Susan Cain’s book, Quiet: The Power of Introverts in a World That Can’t Stop Talking, has been a US bestseller since it was published.
It has featured on the cover of Time and whether you are extrovert or introvert ( nearly one half of us) it should be read. For the student of pitching there are many insights but two stand out. Ever since the ‘cult of character’ in the nineteenth century (Abraham Lincoln and the like) was replaced by the ‘cult of personality’ (How to Win Friends …..) emphasis has been on the extrovert, the ‘saleman’ .
In casting a pitch team it is not surprising that extroverts tend to be selected first, after all a pitch is a sell. However the ‘sell’ is usually more about a team and their attitude than it is about a specific product or solution. The balance of the team is all important. A crowd of extroverts or a contemplation of introverts would be equally unappealing. “‘The most effective teams are a mix of the two types”.

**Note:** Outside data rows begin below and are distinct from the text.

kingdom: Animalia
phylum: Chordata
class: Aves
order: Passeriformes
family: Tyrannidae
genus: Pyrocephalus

When it comes to leadership quiet passion can be as persuasive as exuberant enthusiasm. And if you want to see how well an introvert can present check out Susan Cain’s brilliant talk TED2012: Susan Cain: The power of introverts
Also relevant to the pitch, or rather its preparation, is her plea to “stop the madness for constant group work”. She does not argue against teams working together. She does make a powerful case that the best ideas are not the result of “group think”, something pitch teams overly rely on. The best ideas tend to come from individuals- often the introvert- “working in solitude, a crucial ingredient of creativity.”